The Democratic Party chose to send a clear message that the impeachment of President Clinton incurred by the newly minted Republican-led Congress and the upstart new media - talk radio and the Internet - would be countered by unprecedented partisan fury.

The media will shape "the truth" that Democrats were always behind the initial Afghanistan effort or were poised to grudgingly accept the president whom they previously mocked as "illegitimate."

But those brave liberals who stood by the president were mostly a small minority, and all of them have since been excommunicated for their apostasy.

Former British Prime Minister Tony Blair and actor Ron Silver were presented as cautionary tales to left-of-center politicians and public figures who would lend support to a wartime Republican president.

Sen. Joe Lieberman, the Connecticut independent who was described as the "conscience of the Senate" when he ran for vice president with Al Gore in 2000, was summarily dismissed from the Democratic Party for dissenting over one thing.

And the youth movement that is fueling Obama-mania is riddled with minds that do not have the perspective of what happened before Mr. Bush, and why the media and the Democratic Party have stood against Mr. Bush and his motivations from the word go.

Much of Mr. Bush's 28 precent approval rating is born not of "failed policies" - of which there are many - but of the ill-gotten gains pilfered from a pre-Bush inauguration strategy to send the message to Republicans that the Democrats play politics harder and better.

Mr. Obama said it best: "If they bring a knife to the fight, we bring a gun."

I don't think Albert Einstein could have devised an equation to guide the leader of the free world during the wildly tumultuous post-9/11 realities without a modicum of help from the opposition party and the vast majority of the print and electronic media.

Right now, America appears to be leaning toward electing a man for whom popularity is a paramount concern. That means he must trust the American media and the American electorate to guide him to difficult decisions, not the other way around.

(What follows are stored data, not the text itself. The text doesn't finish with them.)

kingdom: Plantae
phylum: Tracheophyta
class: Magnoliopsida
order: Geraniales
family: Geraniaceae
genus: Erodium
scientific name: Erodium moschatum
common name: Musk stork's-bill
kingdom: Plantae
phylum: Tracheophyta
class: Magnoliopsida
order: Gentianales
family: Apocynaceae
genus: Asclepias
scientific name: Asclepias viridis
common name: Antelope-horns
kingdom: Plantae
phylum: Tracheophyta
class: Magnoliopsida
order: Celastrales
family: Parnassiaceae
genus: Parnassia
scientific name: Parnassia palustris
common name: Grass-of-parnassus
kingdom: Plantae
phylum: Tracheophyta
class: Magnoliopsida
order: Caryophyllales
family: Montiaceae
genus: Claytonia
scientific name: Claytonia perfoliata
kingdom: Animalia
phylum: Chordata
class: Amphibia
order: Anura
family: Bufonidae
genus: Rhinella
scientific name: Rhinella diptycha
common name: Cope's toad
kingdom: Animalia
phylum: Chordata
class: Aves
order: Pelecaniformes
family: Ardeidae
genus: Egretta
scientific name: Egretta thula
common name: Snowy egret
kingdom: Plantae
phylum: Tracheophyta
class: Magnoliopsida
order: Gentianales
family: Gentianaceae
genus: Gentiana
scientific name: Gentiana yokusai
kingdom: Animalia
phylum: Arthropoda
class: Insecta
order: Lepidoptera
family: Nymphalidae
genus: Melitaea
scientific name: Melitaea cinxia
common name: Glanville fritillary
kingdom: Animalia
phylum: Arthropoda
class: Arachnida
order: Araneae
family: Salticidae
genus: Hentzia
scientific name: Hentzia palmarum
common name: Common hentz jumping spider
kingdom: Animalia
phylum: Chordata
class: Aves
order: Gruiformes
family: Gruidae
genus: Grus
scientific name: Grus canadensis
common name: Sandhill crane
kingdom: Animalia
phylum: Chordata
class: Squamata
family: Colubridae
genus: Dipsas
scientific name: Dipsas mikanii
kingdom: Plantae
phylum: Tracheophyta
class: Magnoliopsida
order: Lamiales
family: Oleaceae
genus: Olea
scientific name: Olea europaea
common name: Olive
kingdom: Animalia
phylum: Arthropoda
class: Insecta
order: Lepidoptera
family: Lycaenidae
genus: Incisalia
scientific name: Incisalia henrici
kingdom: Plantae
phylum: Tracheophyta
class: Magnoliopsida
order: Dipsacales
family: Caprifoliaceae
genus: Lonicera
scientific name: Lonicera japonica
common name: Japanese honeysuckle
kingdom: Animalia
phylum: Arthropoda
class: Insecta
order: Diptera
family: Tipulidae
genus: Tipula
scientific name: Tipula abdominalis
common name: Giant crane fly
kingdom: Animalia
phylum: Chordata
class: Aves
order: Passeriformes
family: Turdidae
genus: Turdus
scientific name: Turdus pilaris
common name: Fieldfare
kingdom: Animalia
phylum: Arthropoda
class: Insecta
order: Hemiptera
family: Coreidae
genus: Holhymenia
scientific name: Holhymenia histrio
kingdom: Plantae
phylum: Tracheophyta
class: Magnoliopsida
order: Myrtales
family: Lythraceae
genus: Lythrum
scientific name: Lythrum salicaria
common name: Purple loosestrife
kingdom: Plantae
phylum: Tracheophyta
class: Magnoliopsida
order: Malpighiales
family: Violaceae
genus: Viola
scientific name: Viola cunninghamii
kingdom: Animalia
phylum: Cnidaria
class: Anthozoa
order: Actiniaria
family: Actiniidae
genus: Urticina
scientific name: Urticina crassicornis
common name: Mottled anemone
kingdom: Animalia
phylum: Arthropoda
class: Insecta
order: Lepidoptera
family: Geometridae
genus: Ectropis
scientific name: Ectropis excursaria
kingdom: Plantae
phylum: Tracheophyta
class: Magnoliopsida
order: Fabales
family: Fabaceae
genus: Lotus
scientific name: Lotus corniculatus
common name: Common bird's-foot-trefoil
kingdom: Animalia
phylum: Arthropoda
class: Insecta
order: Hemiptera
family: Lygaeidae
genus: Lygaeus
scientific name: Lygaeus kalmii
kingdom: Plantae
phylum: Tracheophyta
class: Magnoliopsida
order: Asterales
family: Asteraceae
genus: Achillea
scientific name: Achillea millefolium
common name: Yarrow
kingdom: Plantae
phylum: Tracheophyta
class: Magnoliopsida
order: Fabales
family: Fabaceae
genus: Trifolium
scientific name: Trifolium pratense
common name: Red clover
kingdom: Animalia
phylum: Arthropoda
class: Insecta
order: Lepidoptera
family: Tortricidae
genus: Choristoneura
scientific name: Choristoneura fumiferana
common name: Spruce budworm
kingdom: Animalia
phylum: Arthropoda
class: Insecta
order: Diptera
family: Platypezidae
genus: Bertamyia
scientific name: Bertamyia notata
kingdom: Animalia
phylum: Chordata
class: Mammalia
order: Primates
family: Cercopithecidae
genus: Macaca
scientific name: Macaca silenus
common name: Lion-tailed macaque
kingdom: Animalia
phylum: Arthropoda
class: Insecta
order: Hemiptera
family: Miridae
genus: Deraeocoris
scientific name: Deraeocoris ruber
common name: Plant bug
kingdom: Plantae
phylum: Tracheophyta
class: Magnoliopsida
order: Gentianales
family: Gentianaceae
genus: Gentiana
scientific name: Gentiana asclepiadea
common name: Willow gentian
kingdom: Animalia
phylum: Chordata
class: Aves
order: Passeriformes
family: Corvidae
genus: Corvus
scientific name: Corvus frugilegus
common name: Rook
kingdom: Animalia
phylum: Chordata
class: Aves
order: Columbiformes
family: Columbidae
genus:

The American people pay closer attention to "Survivor: Gabon" than to Operation Iraqi Freedom. Yet the majority will soon have a greater say in how we proceed in the war on terror. We are headed to the "American Idol" presidency. The last thing I want is my text vote on the financial crisis to have a say on how we proceed.

If Barack Obama is elected the next president of the United States on Tuesday, I hope the Republican Party and conservatives take the higher road. The republic cannot handle another four years of undeclared civil war while we have real enemies out there to fight.

Andrew Breitbart is the founder of the news Web site breitbart.com and is co-author of "Hollywood Interrupted: Insanity Chic in Babylon - the Case Against Celebrity."